One Memorial Stone was placed here on 22-03-2017 for:
* HERMANUS LAMMERS (died 16-03-1945, Hamburg, aged 24)
Hermanus Lammers was born on 14 May 1920 in Amersfoort. After finishing school he was apprenticed as a carpenter's assistant. When World War II broke out, Hermanus was still too young to defend his country. From 1942 he was deployed in Germany as part of the Arbeitseinsatz. During a period of leave in the summer of 1944, he decided not to return to Germany. In September 1944, he and a younger cousin of his with the same name – Hermanus Lammers, born in 1922 – found a hiding place on the farm of P. Veenendaal in Achterveld, in the municipality of Scherpenzeel. There, the two cousins helped out a resistance group that operated out of that farm. In addition to the people in hiding, including two Britons, there was also radio equipment that was used to keep the Allies informed about German troop movements. On 15 December 1944, the farm was raided by the Germans. All the men present were taken prisoner. The younger of the two cousins tried to escape, but was shot while on the run. Hermanus ended up in Kamp Amersfoort via prisons in Scherpenzeel and Apeldoorn. There he was offered the opportunity to go back to work in Germany. But because he persisted in his refusal, he was deported on 2 February 1945 to Neuengamme concentration camp near Hamburg. There he was registered on 4 February under camp number 70720. As a prisoner, Hermanus was deployed in the city of Hamburg to clear away the rubble caused by the Allied bombings. Hermanus died on 16 March 1945. His mother and fiancée, Rie Gerritsen, had to wait years for the military police to bring them the bad news. At the family's request, his body was brought to the Netherlands after the war and reburied in Rusthof cemetery in Amersfoort.

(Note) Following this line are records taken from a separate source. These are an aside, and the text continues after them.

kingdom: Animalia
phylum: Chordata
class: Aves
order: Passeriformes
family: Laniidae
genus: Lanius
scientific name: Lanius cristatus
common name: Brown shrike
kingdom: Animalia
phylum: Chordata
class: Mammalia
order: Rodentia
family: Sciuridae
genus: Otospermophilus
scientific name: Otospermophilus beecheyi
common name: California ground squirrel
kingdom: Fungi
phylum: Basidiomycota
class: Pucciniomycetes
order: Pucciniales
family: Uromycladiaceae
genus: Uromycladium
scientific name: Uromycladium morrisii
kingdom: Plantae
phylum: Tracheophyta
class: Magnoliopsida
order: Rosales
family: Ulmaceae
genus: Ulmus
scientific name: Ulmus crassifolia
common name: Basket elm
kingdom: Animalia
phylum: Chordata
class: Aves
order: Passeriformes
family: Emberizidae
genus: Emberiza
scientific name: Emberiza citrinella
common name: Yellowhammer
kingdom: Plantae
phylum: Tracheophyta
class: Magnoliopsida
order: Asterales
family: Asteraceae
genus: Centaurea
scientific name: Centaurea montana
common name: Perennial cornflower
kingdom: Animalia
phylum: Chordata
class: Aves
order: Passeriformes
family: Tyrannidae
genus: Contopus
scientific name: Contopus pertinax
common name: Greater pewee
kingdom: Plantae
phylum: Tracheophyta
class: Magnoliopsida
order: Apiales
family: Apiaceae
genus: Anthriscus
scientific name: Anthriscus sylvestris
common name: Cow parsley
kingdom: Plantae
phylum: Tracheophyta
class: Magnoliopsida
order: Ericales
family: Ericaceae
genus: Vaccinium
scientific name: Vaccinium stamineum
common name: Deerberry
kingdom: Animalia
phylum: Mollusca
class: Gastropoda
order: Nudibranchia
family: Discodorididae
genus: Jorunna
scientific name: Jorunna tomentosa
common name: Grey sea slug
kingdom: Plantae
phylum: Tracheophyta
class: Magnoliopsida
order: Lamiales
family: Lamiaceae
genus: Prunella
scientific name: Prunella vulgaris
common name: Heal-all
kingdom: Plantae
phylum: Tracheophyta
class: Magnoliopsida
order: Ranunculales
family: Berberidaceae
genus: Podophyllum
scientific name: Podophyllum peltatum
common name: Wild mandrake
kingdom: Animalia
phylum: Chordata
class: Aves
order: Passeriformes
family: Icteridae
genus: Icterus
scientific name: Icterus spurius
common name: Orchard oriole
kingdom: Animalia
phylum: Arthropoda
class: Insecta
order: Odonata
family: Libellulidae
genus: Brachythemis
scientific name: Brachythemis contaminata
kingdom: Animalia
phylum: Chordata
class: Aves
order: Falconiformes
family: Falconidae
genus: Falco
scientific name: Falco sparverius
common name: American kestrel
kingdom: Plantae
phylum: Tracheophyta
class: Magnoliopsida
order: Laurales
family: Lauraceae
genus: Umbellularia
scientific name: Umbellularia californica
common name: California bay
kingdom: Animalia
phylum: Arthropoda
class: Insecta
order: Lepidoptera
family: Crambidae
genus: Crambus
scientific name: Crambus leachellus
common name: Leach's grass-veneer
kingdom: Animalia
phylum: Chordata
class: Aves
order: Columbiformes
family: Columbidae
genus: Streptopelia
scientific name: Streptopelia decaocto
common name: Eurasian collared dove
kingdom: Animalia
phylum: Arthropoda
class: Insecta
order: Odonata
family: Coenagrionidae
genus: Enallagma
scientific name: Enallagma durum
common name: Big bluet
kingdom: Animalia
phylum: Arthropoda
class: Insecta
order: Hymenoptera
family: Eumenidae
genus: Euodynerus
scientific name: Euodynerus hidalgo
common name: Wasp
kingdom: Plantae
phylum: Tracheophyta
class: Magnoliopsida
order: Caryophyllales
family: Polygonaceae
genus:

This memorial stone commemorates a victim of war who was arrested and died in World War II.
These memorial stones are located here for victims of National Socialism (Nazism). They are often placed as an alternative to the official Stolpersteine of the Gunter Demnig project. Where there is no Stolperstein but people still want to commemorate, a slightly different memorial stone or plague is used. The memorials are in most cases laid in front of a known home address of the victims.